> **Activity**:
Repeat the material below word for word, but leave out the pictures.

> **Supplied material**:
****

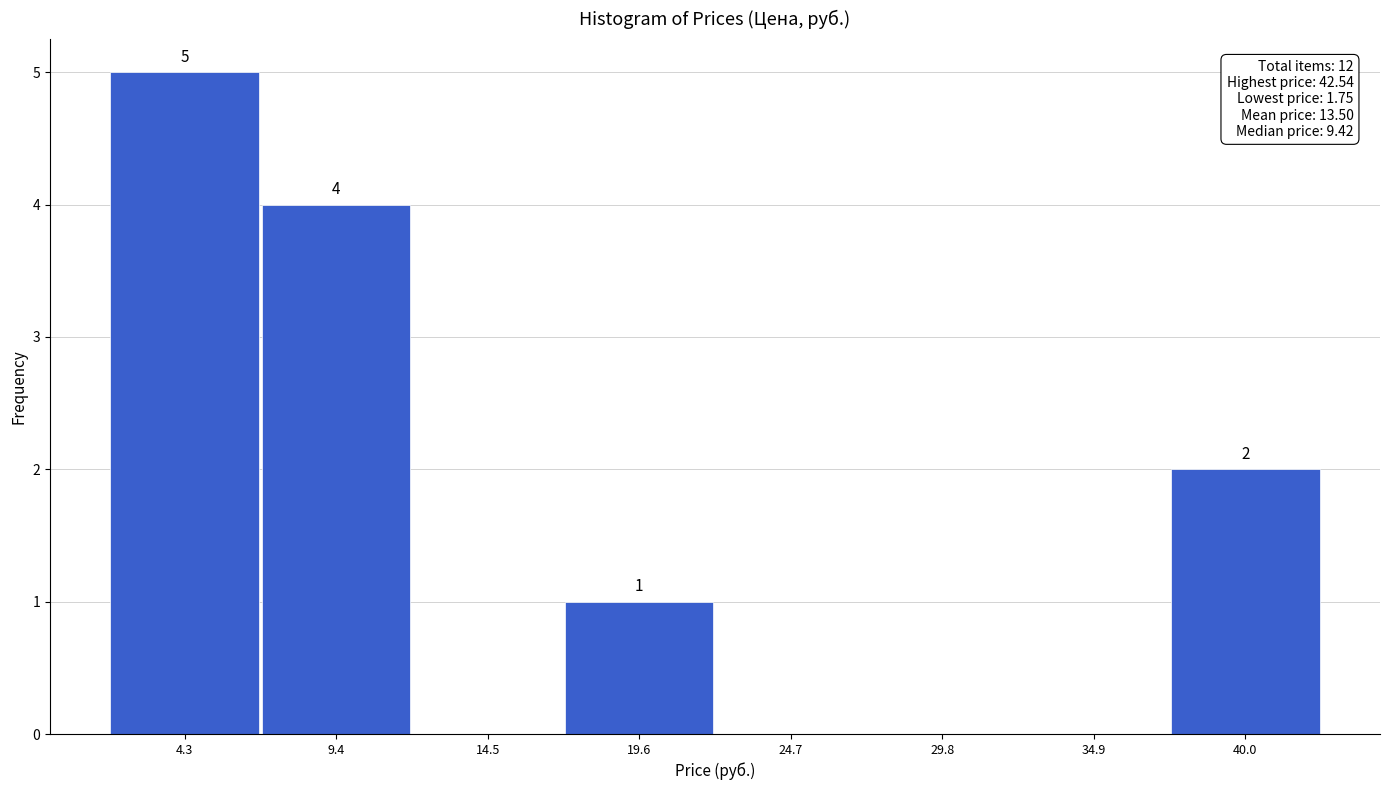

Which range on the x-axis has the tallest bar?

2 to 7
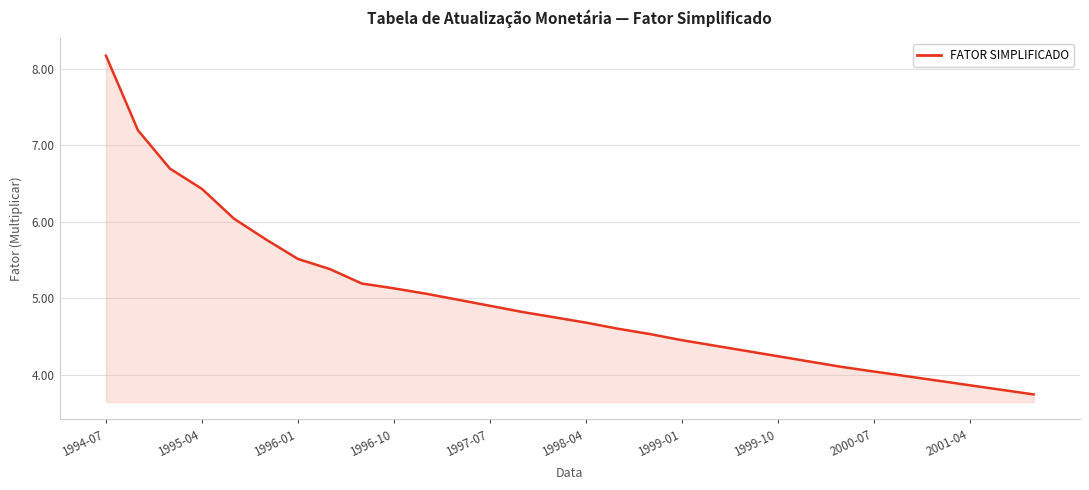

What is the minimum value shown in the chart?

3.7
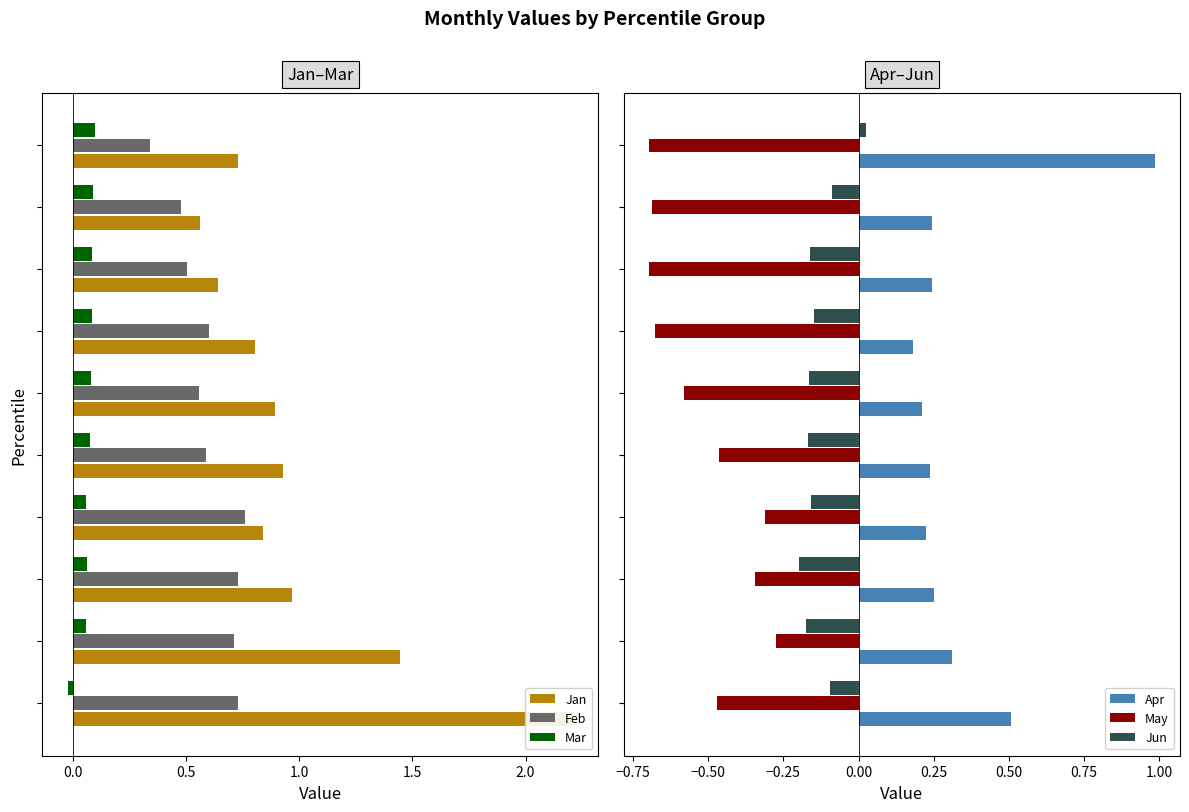

How many bars are there in total?

60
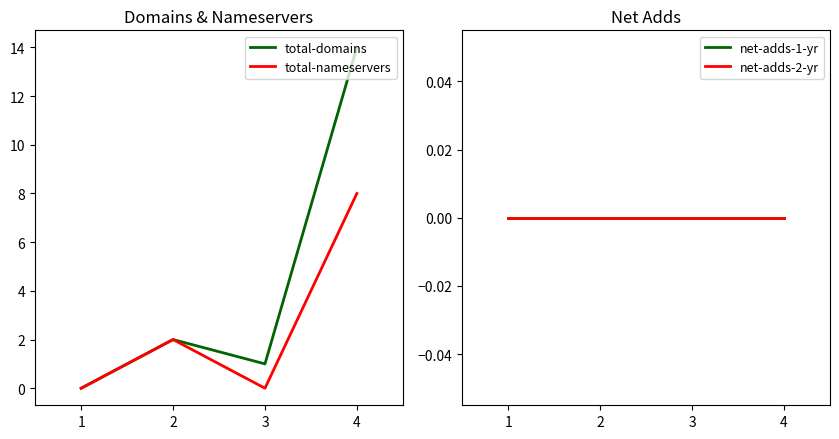

Which series has the widest spread of values?

total-domains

****

> **Solution for this problem**:
Which range on the x-axis has the tallest bar?

2 to 7

What is the minimum value shown in the chart?

3.7

How many bars are there in total?

60

Which series has the widest spread of values?

total-domains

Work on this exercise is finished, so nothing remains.